737 |
Ondergang van de Indusbeschaving (ca 1500 v. Chr.) |
Omstreeks 1500 jaar voor onze jaartelling raakte de Indusbeschaving in verval. Dit is onder andere te zien aan de kwaliteit van de zegels. Ze zijn dan lang niet meer van steen, maar van klei en de levensechte afbeeldingen zijn vervangen door ruwe geometrische figuren. Ook in het aardewerk is deze teruggang te bespeuren: eens uitstekend geglazuurd en met levendige kleuren, wordt het kaal en lomp. Het ergste van alle: de voortreffelijke stedelijke voorzieningen geraken in verval; de laatste gebouwen zijn dan niet meer dan verwarde verzamelingen van prullerige krotten, een soort revolutiebouw. Tenslotte is de stad geheel verlaten. | ![]() |
De geschiedenis van Harappa verloopt anders, maar even verbijsterend.
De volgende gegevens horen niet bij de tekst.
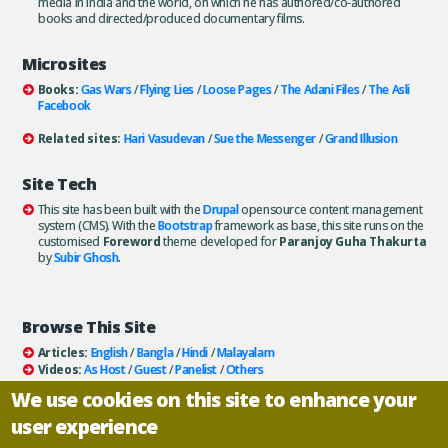
media in India and the world, on which he has authored/co-authored
books and directed/produced documentary films.
Microsites
Books:
Gas Wars
/
Flying Lies
/
Loose Pages
/
The Adani Files
/
The Asli
Facebook
Related sites:
Hari Vasudevan
/
Sue the Messenger
/
Grand Illusion
Site Tech
This site has been built with the
Drupal
opensource content management
system (CMS). With the
Bootstrap
framework as base, this site runs on the
customised
Foreword
theme developed for
Paranjoy Guha Thakurta
by
Subir Ghosh
.
Browse This Site
Articles:
English
/
Bangla
/
Hindi
/
Malayalam
Videos:
As Host
/
Guest
/
Panelist
/
Others
Books:
All
/
As Author
/
As Publisher
We use cookies on this site to enhance your
Documentaries
/
Podcasts
user experience
Email paranjoy:
paranjoy AT gmail DOT com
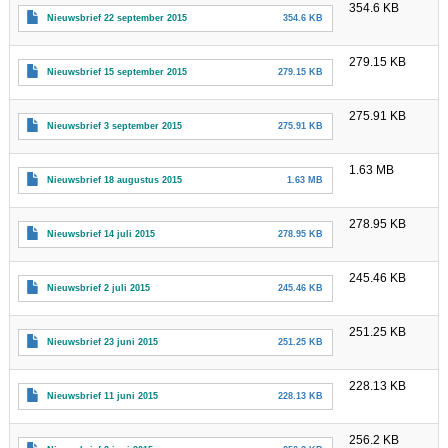
354.6 KB
Nieuwsbrief 22 september 2015
354.6 KB
279.15 KB
Nieuwsbrief 15 september 2015
279.15 KB
275.91 KB
Nieuwsbrief 3 september 2015
275.91 KB
1.63 MB
Nieuwsbrief 18 augustus 2015
1.63 MB
278.95 KB
Nieuwsbrief 14 juli 2015
278.95 KB
245.46 KB
Nieuwsbrief 2 juli 2015
245.46 KB
251.25 KB
Nieuwsbrief 23 juni 2015
251.25 KB
228.13 KB
Nieuwsbrief 11 juni 2015
228.13 KB
256.2 KB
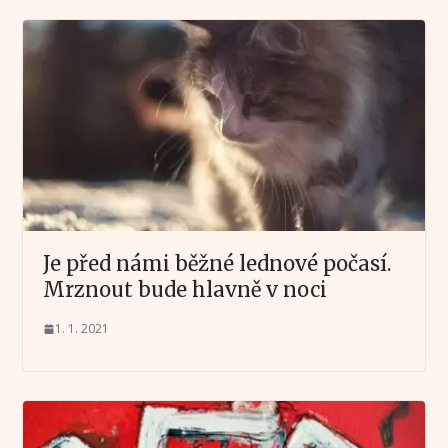
Je před námi běžné lednové počasí.
Mrznout bude hlavně v noci
1. 1. 2021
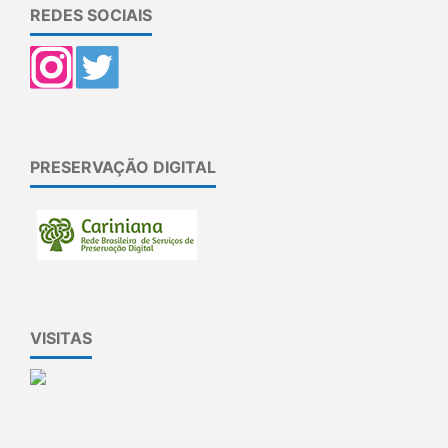
REDES SOCIAIS
PRESERVAÇÃO DIGITAL
VISITAS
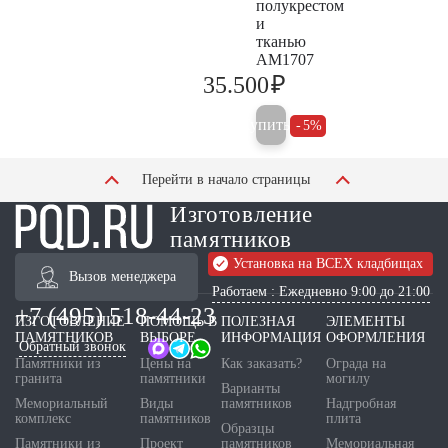
полукрестом
и
тканью
AM1707
₽
35.500
37.400
Купить
5%
Перейти в начало страницы
Изготовление
памятников
Установка на ВСЕХ кладбищах
Вызов менеджера
Работаем : Ежедневно 9:00 до 21:00
+7 (495) 518-44-23
ИЗГОТОВЛЕНИЕ
ПОМОЩЬ В
ПОЛЕЗНАЯ
ЭЛЕМЕНТЫ
ПАМЯТНИКОВ
ВЫБОРЕ
ИНФОРМАЦИЯ
ОФОРМЛЕНИЯ
Обратный звонок
Памятники из
Цены на
Как заказать?
Ограда на
гранита
памятники
могилу
Варианты
Мемориальный
Виды
памятников
Надгробная
комплекс
памятников
плита
Образцы
Памятники из
Проект
памятников
Мемориальная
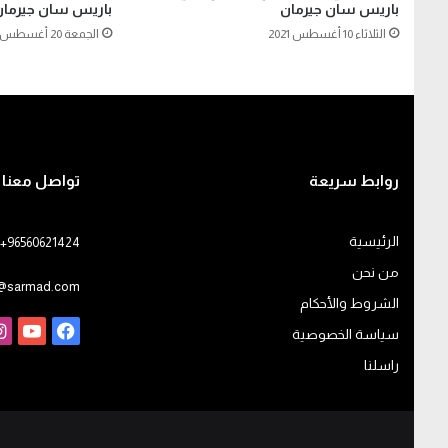
باريس سان جيرمان
باريس سان جيرمان 
الثلاثاء 10 أغسطس 2021
الجمعة 20 أغسطس 2021
روابط سريعة
تواصل معنا
الرئيسية
+96560621424
من نحن
o@sarmad.com
الشروط والأحكام
فيسبوك
يوت
سياسة الخصوصية
راسلنا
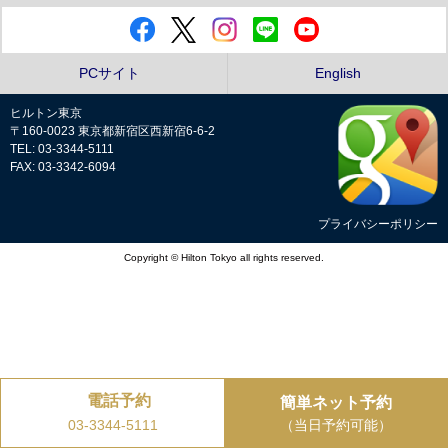
PCサイト
English
ヒルトン東京
〒160-0023 東京都新宿区西新宿6-6-2
TEL: 03-3344-5111
FAX: 03-3342-6094
プライバシーポリシー
Copyright © Hilton Tokyo all rights reserved.
電話予約
簡単ネット予約
（当日予約可能）
03-3344-5111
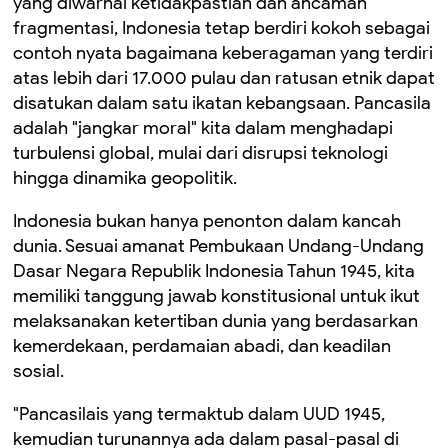
yang diwarnai ketidakpastian dan ancaman
fragmentasi, Indonesia tetap berdiri kokoh sebagai
contoh nyata bagaimana keberagaman yang terdiri
atas lebih dari 17.000 pulau dan ratusan etnik dapat
disatukan dalam satu ikatan kebangsaan. Pancasila
adalah "jangkar moral" kita dalam menghadapi
turbulensi global, mulai dari disrupsi teknologi
hingga dinamika geopolitik.
Indonesia bukan hanya penonton dalam kancah
dunia. Sesuai amanat Pembukaan Undang-Undang
Dasar Negara Republik Indonesia Tahun 1945, kita
memiliki tanggung jawab konstitusional untuk ikut
melaksanakan ketertiban dunia yang berdasarkan
kemerdekaan, perdamaian abadi, dan keadilan
sosial.
"Pancasilais yang termaktub dalam UUD 1945,
kemudian turunannya ada dalam pasal-pasal di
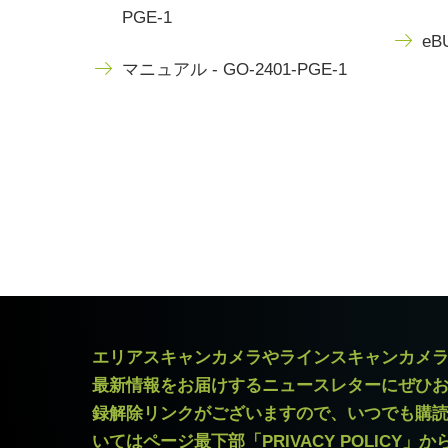
PGE-1
eBU
マニュアル - GO-2401-PGE-1
エリアスキャンカメラやラインスキャンカメ
最新情報をお届けするニュースレターにぜひ
録解除リンクがございますので、いつでも購
いてはページ最下部「PRIVACY POLICY」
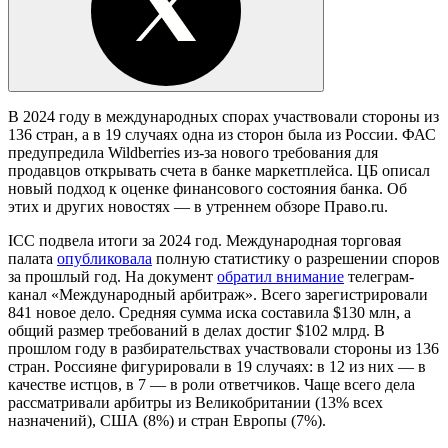
В 2024 году в международных спорах участвовали стороны из
136 стран, а в 19 случаях одна из сторон была из России. ФАС
предупредила Wildberries из-за нового требования для
продавцов открывать счета в банке маркетплейса. ЦБ описал
новый подход к оценке финансового состояния банка. Об
этих и других новостях — в утреннем обзоре Право.ru.
ICC
подвела
итоги за 2024 год.
Международная торговая
палата
опубликовала
полную статистику о разрешении споров
за прошлый год. На документ
обратил внимание
телеграм-
канал «Международный арбитраж». Всего зарегистрировали
841 новое дело. Средняя сумма иска составила $130 млн, а
общий размер требований в делах достиг $102 млрд. В
прошлом году в разбирательствах участвовали стороны из 136
стран. Россияне фигурировали в 19 случаях: в 12 из них — в
качестве истцов, в 7 — в роли ответчиков. Чаще всего дела
рассматривали арбитры из Великобритании (13% всех
назначений), США (8%) и стран Европы (7%).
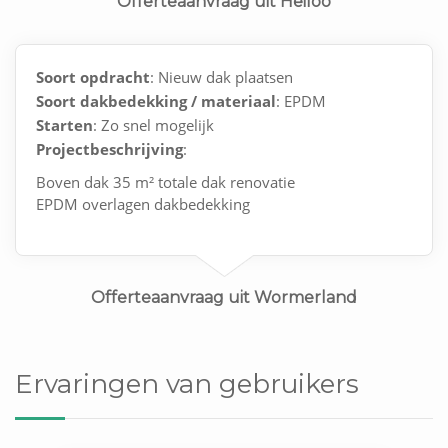
Offerteaanvraag uit Heiloo
Soort opdracht
: Nieuw dak plaatsen
Soort dakbedekking / materiaal
: EPDM
Starten
: Zo snel mogelijk
Projectbeschrijving
:
Boven dak 35 m² totale dak renovatie
EPDM overlagen dakbedekking
Verder weet ik het niet graag offerte van bedrijf
Offerteaanvraag uit Wormerland
Ervaringen van gebruikers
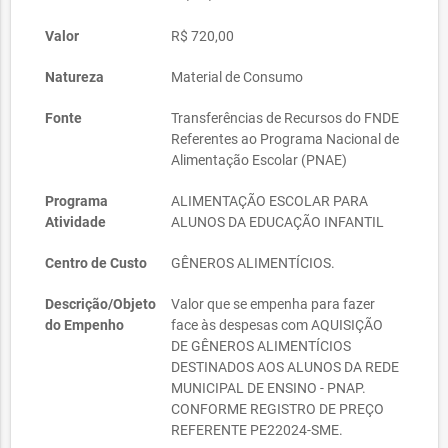
Valor
R$ 720,00
Natureza
Material de Consumo
Fonte
Transferências de Recursos do FNDE
Referentes ao Programa Nacional de
Alimentação Escolar (PNAE)
Programa
ALIMENTAÇÃO ESCOLAR PARA
Atividade
ALUNOS DA EDUCAÇÃO INFANTIL
Centro de Custo
GÊNEROS ALIMENTÍCIOS.
Descrição/Objeto
Valor que se empenha para fazer
do Empenho
face às despesas com AQUISIÇÃO
DE GÊNEROS ALIMENTÍCIOS
DESTINADOS AOS ALUNOS DA REDE
MUNICIPAL DE ENSINO - PNAP.
CONFORME REGISTRO DE PREÇO
REFERENTE PE22024-SME.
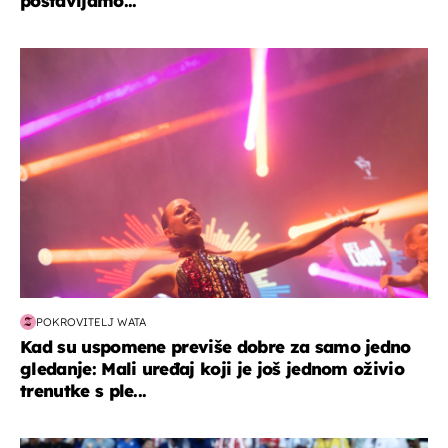
postavljamo...
kultura & zabava
POKROVITELJ WATA
Kad su uspomene previše dobre za samo jedno
gledanje: Mali uređaj koji je još jednom oživio
trenutke s ple...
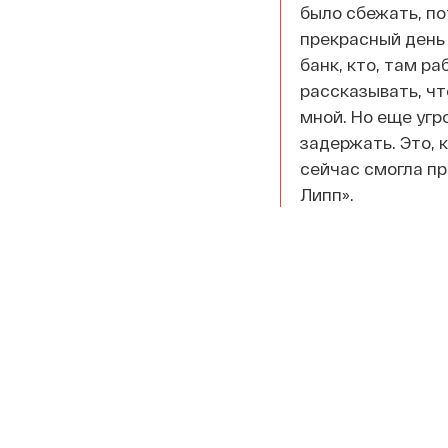
было сбежать, по
прекрасный день 
банк, кто, там ра
рассказывать, чт
мной. Но еще угр
задержать. Это, 
сейчас смогла пр
Липп».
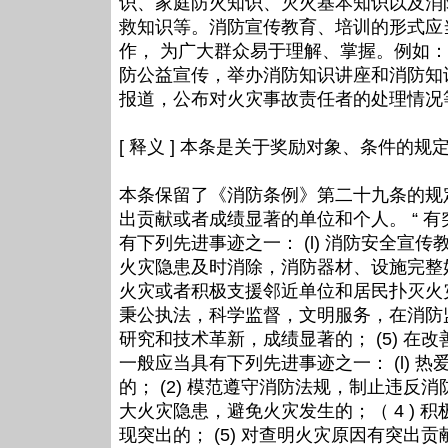
识、家庭防火知识、灭火基本知识以及消
救知识等。消防宣传教育、培训的形式应
作， 为广大群众易于理解、掌握。例如
防公益宣传，举办消防知识讲座和消防知
报道，公布对火灾事故责任者的处理情况
[ 释义 ] 本条是关于奖励对象、条件的规
本条保留了《消防条例》第二十九条的规
出贡献或者成绩显著的单位和个人。 “ 
有下列先进事迹之一： (l) 消防安全
火灾隐患及时消除，消防器材、设施完整好
火灾或者积极支援邻近单位和居民扑灭火灾
秉公执法，科学监督，文明服务，在消防监
研究和技术革新，成绩显著的； (5) 
一般应当具有下列先进事迹之一： (l)
的； (2) 模范遵守消防法规，制止违反消
大火灾隐患，避免火灾发生的；（ 4 )
现突出的； (5) 对查明火灾原因有突出贡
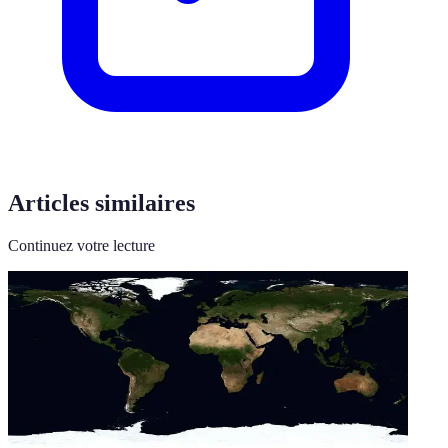
Articles similaires
Continuez votre lecture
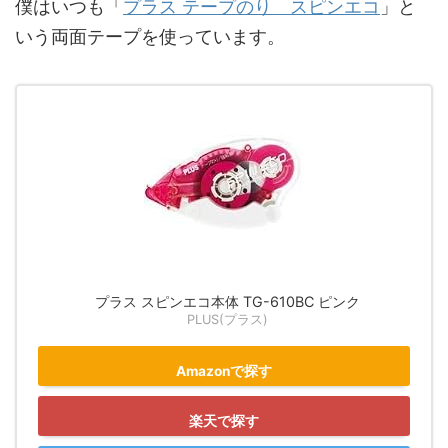
僕はいつも「
プラス テープのり スピンエコ
」と
いう両面テープを使っています。
プラス スピンエコ本体 TG-610BC ピンク
PLUS(プラス)
Amazonで探す
楽天で探す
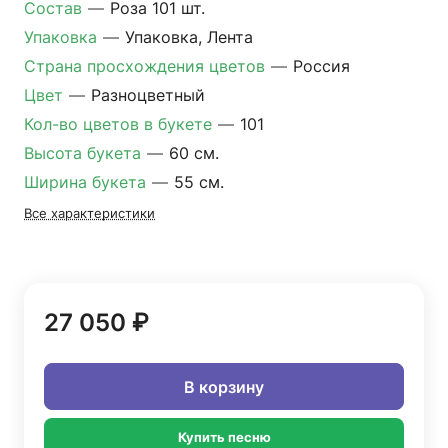
Состав
—
Роза 101 шт.
Упаковка
—
Упаковка, Лента
Страна просхождения цветов
—
Россия
Цвет
—
Разноцветный
Кол-во цветов в букете
—
101
Высота букета
—
60 см.
Ширина букета
—
55 см.
Все характеристики
27 050 ₽
В корзину
Купить песню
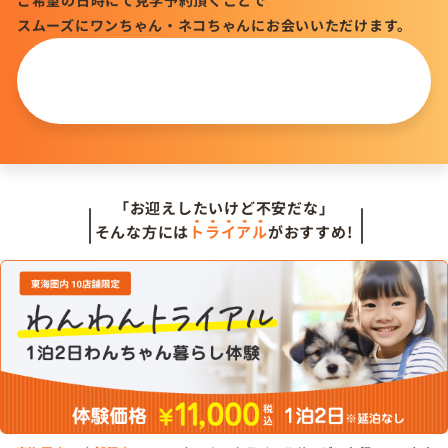
スムーズにワンちゃん・ネコちゃんにお会いいただけます。
この仔について
問い合わせる
「お迎えしたいけど不安だな」
そんな方には
トライアル
がおすすめ!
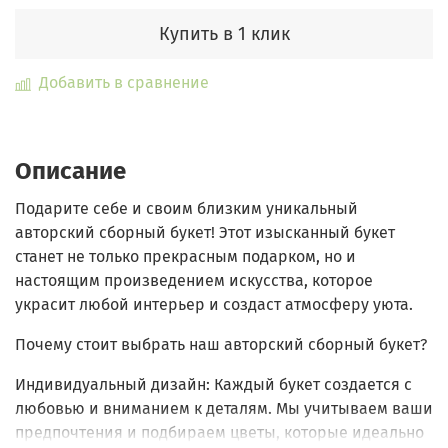
Купить в 1 клик
Добавить в сравнение
Описание
Подарите себе и своим близким уникальный
авторский сборный букет!
Этот изысканный букет
станет не только прекрасным подарком, но и
настоящим произведением искусства, которое
украсит любой интерьер и создаст атмосферу уюта.
Почему стоит выбрать наш авторский сборный букет?
Индивидуальный дизайн:
Каждый букет создается с
любовью и вниманием к деталям. Мы учитываем ваши
предпочтения и подбираем цветы, которые идеально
De archeologen hebben daar geen tekenen van een langzame achteruitgang gevonden: het leven in de stad schijnt eenvoudig op te houden, midden in haar bloeitijd en op het hoogtepunt van haar materiële welvaart. Een dergelijk einde is natuurlijk niet minder defititief dan dat van Mohenjo Daro; in de gehele Indusvallei verdween de beschaving volkomen. Wellicht heeft duizend jaar landbouw, veeteelt en ontbossing het land zo verarmd, dat het niet meer genoeg opbracht voor zo'n grote en machtige beschaving. er zijn echter ook aanwijzingen van grote overstromingen in Mohenjo Daro. Misschien zijn de bewoners keer op keer uit de hoofdstad verdreven en zijn ze naar elders gevlucht, waardoor ook de kleinere provincieplaatsen door gebrek aan leiderschap in verval raakten. Het is ook mogelijk dat langzame, maar onstuitbare geologische veranderingen, zoals het oprijzen van de gehele kust, voor sommige steden een directe bedreiging werden. Zo is het bekend dat bepaalde Indische zeehavens die eens aan de Arabische Zee lagen, nu 50 kilometer landinwaarts liggen. Voor de verdwijning van de Induscultuur in het noorden zijn dit geen afdoende verklaringen. Daarvoor kwam er een te plotseling ruw einde aan. Volgens sommige historici werd dit einde bewerkstelligd door lange nomaden met een blanke huid uit Centraal-Azië, die omstreeks 2000 v. Chr. de noordwestelijke vlakten van het Indiase subcontinent binnenstormden. Ze teisterden het land en aamkten een einde aan een veel hogere beschaving dan die van henzelf. Zij legden echter ook de basis van de gehele latere geschiedenis van India. De barbaarse binnendringers noemden zich Ariërs (Arya = edele mensen).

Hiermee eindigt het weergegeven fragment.